• For the Breast of Us

    BADDIE BLOGS

    Our mission is to empower women of color affected by breast cancer to make the rest of their lives the best of their lives through education, advocacy and community.

Counting Scars and Tracing Possibilities

The woman I was before cancer had just started to come into her own.

My self-confidence was sky-high as I hit my 40s. I was making career moves, planning adventures, loving my role as a mom, and walking around with a little wiggle in my hips. I felt good and looked good. All the body issues I had in my 20s and 30s didn’t seem to matter anymore, I was a queen in my own mind.

Then breast cancer happened.

How could it be that once I had finally accepted and come to love myself, that then my body would betray me?

I could barely recognize myself at the end of my active treatment.

My body was carved up like you cut the moldy bits off a piece of cheese or the gristle off a cheap steak. Looking at my chest, it was not flat. It was concave. The skin on my right side was discolored and tight from radiation treatments. I was bald, traumatized, and self-love was the last thing I could feel.

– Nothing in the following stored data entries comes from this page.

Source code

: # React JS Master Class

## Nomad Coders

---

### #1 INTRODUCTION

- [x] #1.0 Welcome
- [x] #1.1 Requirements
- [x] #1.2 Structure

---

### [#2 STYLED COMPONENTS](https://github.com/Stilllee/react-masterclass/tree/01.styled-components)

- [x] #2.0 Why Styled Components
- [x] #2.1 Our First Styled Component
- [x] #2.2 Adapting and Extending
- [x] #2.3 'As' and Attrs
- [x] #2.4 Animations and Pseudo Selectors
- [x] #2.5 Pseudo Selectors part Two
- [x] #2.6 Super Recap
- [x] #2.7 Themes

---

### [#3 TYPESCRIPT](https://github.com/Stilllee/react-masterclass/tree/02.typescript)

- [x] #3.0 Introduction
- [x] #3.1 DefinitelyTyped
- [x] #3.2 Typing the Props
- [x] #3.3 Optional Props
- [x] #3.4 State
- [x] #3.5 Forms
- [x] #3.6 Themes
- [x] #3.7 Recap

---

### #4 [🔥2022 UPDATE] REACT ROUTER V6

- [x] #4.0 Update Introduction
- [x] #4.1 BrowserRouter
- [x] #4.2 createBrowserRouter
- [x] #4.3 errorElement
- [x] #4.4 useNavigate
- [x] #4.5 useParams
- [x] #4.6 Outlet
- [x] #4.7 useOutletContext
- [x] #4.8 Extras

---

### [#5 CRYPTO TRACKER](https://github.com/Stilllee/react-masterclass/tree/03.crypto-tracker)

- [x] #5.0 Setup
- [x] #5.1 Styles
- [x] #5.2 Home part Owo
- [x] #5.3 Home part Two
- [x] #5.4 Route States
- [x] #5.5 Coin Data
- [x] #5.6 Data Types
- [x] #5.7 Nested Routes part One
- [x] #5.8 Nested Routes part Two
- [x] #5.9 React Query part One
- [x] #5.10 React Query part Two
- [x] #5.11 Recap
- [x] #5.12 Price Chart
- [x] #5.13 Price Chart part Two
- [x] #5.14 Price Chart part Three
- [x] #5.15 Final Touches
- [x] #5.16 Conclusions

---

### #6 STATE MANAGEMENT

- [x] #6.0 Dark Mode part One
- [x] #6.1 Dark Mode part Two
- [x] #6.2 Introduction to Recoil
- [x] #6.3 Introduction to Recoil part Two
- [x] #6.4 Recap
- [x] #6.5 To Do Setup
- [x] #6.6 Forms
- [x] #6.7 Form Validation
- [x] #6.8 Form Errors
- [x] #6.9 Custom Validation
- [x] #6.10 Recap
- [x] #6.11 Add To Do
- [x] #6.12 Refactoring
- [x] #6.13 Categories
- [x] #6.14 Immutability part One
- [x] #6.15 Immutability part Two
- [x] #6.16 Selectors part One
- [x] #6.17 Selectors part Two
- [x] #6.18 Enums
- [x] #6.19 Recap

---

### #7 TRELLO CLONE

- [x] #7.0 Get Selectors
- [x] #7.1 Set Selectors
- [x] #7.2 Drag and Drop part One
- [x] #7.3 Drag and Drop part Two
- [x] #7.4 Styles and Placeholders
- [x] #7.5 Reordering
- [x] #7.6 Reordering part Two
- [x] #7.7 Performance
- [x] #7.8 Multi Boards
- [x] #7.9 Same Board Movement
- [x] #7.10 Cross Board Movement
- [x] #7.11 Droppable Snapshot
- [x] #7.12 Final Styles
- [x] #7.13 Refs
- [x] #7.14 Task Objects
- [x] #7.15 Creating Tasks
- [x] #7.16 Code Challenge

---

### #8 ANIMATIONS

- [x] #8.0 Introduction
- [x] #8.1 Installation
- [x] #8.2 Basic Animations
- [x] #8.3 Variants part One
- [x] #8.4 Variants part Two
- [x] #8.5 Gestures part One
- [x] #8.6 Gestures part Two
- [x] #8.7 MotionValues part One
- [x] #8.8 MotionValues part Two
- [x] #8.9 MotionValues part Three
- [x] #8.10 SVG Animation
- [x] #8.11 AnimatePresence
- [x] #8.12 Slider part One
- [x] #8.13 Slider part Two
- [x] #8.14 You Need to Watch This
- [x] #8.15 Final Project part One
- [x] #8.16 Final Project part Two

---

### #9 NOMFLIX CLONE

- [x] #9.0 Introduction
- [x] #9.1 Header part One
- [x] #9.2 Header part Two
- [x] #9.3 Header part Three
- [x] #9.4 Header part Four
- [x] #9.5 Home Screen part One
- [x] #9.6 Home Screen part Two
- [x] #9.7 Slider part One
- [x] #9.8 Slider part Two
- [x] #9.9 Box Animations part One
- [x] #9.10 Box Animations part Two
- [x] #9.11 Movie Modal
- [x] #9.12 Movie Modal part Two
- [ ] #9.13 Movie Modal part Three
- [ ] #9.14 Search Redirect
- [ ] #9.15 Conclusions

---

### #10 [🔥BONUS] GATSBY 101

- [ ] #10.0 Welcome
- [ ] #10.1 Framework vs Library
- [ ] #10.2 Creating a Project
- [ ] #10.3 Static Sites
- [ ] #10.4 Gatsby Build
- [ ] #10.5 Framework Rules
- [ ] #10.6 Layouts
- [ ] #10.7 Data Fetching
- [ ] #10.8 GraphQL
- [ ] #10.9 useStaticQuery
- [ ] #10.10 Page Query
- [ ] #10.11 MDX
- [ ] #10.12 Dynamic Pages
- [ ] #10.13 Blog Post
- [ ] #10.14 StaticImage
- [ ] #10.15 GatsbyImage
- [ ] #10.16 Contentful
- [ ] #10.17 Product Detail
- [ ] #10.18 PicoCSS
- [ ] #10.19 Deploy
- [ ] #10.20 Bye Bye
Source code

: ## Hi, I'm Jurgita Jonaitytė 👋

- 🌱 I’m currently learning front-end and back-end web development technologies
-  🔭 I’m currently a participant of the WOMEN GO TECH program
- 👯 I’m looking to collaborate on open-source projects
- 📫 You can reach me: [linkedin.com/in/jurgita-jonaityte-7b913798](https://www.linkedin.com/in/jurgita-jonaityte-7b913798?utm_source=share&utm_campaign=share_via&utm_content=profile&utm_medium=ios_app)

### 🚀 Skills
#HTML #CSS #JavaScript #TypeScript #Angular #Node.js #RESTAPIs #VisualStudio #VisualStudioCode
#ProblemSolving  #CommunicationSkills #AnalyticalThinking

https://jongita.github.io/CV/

As my physical wounds healed, I find myself counting my scars, and tracing them with my fingers. But, rather than seeing mutilation, I see new lifelines and possibilities in those scars. I see myself as a sort of living sculpture that is both a monument to what my body has been through and a guidepost for my path into the future.

My body shape doesn’t fit the mold of traditional femininity but dwelling on that thought will not bring my sexy back. I decided to reject the images of boobs and curves as the be all end all of what makes a woman and define myself on my own terms.

Falling so widely outside society’s expectation of what a woman should look like has set me free.

Why try to cram myself into a mold that I would inevitably fall short of filling? Why not display my scars proudly and refuse to hide under layers and prosthetics?

I would be lying if I said I don’t get boob envy on occasion, or that sometimes I don’t get a little sad when I see a dress that would look spectacular on me – if I had the breasts to fill it out.

But for the most part, I feel good about my body.

I dress to please myself and have fun with colors and styles I never would have tried before my cancer diagnosis.

I’ve learned that sexiness is an attitude and breasts don’t have anything to do with it!